### Exercise requirements
Quote all of the records below verbatim, keeping every line unchanged.

=-=-=

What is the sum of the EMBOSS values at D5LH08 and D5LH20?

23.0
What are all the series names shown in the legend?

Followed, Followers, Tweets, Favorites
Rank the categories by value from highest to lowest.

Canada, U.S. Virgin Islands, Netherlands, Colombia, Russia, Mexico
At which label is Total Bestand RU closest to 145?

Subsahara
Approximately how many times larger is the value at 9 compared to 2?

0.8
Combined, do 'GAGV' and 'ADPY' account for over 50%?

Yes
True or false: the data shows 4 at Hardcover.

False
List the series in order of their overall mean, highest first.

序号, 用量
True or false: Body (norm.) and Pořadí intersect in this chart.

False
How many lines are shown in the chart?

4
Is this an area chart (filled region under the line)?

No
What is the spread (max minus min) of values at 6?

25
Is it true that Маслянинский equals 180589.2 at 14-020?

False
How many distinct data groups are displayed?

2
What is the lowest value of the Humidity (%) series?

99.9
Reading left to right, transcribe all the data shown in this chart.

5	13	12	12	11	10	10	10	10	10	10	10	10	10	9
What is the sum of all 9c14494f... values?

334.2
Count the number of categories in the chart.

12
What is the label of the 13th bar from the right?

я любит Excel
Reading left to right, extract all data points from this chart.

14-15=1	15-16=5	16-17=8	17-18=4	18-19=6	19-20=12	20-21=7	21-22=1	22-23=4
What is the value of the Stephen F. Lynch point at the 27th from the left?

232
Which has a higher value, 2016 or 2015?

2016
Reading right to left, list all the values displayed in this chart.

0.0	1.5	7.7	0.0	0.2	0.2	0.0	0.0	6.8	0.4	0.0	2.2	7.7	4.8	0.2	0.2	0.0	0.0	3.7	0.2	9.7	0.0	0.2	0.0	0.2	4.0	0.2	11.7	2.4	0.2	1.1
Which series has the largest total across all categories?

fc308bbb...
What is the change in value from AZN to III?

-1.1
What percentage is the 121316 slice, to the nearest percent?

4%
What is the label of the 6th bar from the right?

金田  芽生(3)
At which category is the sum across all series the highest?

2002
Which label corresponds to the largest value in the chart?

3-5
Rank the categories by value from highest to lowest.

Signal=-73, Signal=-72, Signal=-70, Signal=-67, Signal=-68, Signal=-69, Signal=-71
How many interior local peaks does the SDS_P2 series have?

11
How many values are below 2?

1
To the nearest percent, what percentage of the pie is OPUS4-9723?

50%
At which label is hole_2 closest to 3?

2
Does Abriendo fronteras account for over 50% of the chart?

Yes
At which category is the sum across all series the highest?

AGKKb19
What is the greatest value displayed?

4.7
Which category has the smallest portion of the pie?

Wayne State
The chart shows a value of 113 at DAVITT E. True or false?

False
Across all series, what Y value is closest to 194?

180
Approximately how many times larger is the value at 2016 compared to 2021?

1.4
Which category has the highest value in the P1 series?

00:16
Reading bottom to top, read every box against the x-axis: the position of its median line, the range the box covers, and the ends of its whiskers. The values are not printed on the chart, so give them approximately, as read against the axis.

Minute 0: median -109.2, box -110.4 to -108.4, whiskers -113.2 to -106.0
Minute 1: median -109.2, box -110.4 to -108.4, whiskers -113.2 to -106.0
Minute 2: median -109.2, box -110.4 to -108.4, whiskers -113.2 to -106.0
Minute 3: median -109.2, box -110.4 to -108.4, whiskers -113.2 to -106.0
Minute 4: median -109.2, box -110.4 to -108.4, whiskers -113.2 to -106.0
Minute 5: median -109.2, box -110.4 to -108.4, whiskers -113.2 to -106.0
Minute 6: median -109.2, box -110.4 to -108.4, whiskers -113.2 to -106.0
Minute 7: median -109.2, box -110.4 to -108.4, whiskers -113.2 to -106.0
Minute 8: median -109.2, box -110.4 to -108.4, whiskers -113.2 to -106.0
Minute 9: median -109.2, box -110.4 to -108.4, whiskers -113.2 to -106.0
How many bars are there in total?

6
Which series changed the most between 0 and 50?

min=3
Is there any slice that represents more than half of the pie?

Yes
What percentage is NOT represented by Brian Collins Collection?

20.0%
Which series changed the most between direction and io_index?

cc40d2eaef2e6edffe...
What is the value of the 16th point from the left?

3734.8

=-=-=

### Expected answer
What is the sum of the EMBOSS values at D5LH08 and D5LH20?

23.0
What are all the series names shown in the legend?

Followed, Followers, Tweets, Favorites
Rank the categories by value from highest to lowest.

Canada, U.S. Virgin Islands, Netherlands, Colombia, Russia, Mexico
At which label is Total Bestand RU closest to 145?

Subsahara
Approximately how many times larger is the value at 9 compared to 2?

0.8
Combined, do 'GAGV' and 'ADPY' account for over 50%?

Yes
True or false: the data shows 4 at Hardcover.

False
List the series in order of their overall mean, highest first.

序号, 用量
True or false: Body (norm.) and Pořadí intersect in this chart.

False
How many lines are shown in the chart?

4
Is this an area chart (filled region under the line)?

No
What is the spread (max minus min) of values at 6?

25
Is it true that Маслянинский equals 180589.2 at 14-020?

False
How many distinct data groups are displayed?

2
What is the lowest value of the Humidity (%) series?

99.9
Reading left to right, transcribe all the data shown in this chart.

5	13	12	12	11	10	10	10	10	10	10	10	10	10	9
What is the sum of all 9c14494f... values?

334.2
Count the number of categories in the chart.

12
What is the label of the 13th bar from the right?

я любит Excel
Reading left to right, extract all data points from this chart.

14-15=1	15-16=5	16-17=8	17-18=4	18-19=6	19-20=12	20-21=7	21-22=1	22-23=4
What is the value of the Stephen F. Lynch point at the 27th from the left?

232
Which has a higher value, 2016 or 2015?

2016
Reading right to left, list all the values displayed in this chart.

0.0	1.5	7.7	0.0	0.2	0.2	0.0	0.0	6.8	0.4	0.0	2.2	7.7	4.8	0.2	0.2	0.0	0.0	3.7	0.2	9.7	0.0	0.2	0.0	0.2	4.0	0.2	11.7	2.4	0.2	1.1
Which series has the largest total across all categories?

fc308bbb...
What is the change in value from AZN to III?

-1.1
What percentage is the 121316 slice, to the nearest percent?

4%
What is the label of the 6th bar from the right?

金田  芽生(3)
At which category is the sum across all series the highest?

2002
Which label corresponds to the largest value in the chart?

3-5
Rank the categories by value from highest to lowest.

Signal=-73, Signal=-72, Signal=-70, Signal=-67, Signal=-68, Signal=-69, Signal=-71
How many interior local peaks does the SDS_P2 series have?

11
How many values are below 2?

1
To the nearest percent, what percentage of the pie is OPUS4-9723?

50%
At which label is hole_2 closest to 3?

2
Does Abriendo fronteras account for over 50% of the chart?

Yes
At which category is the sum across all series the highest?

AGKKb19
What is the greatest value displayed?

4.7
Which category has the smallest portion of the pie?

Wayne State
The chart shows a value of 113 at DAVITT E. True or false?

False
Across all series, what Y value is closest to 194?

180
Approximately how many times larger is the value at 2016 compared to 2021?

1.4
Which category has the highest value in the P1 series?

00:16
Reading bottom to top, read every box against the x-axis: the position of its median line, the range the box covers, and the ends of its whiskers. The values are not printed on the chart, so give them approximately, as read against the axis.

Minute 0: median -109.2, box -110.4 to -108.4, whiskers -113.2 to -106.0
Minute 1: median -109.2, box -110.4 to -108.4, whiskers -113.2 to -106.0
Minute 2: median -109.2, box -110.4 to -108.4, whiskers -113.2 to -106.0
Minute 3: median -109.2, box -110.4 to -108.4, whiskers -113.2 to -106.0
Minute 4: median -109.2, box -110.4 to -108.4, whiskers -113.2 to -106.0
Minute 5: median -109.2, box -110.4 to -108.4, whiskers -113.2 to -106.0
Minute 6: median -109.2, box -110.4 to -108.4, whiskers -113.2 to -106.0
Minute 7: median -109.2, box -110.4 to -108.4, whiskers -113.2 to -106.0
Minute 8: median -109.2, box -110.4 to -108.4, whiskers -113.2 to -106.0
Minute 9: median -109.2, box -110.4 to -108.4, whiskers -113.2 to -106.0
How many bars are there in total?

6
Which series changed the most between 0 and 50?

min=3
Is there any slice that represents more than half of the pie?

Yes
What percentage is NOT represented by Brian Collins Collection?

20.0%
Which series changed the most between direction and io_index?

cc40d2eaef2e6edffe...
What is the value of the 16th point from the left?

3734.8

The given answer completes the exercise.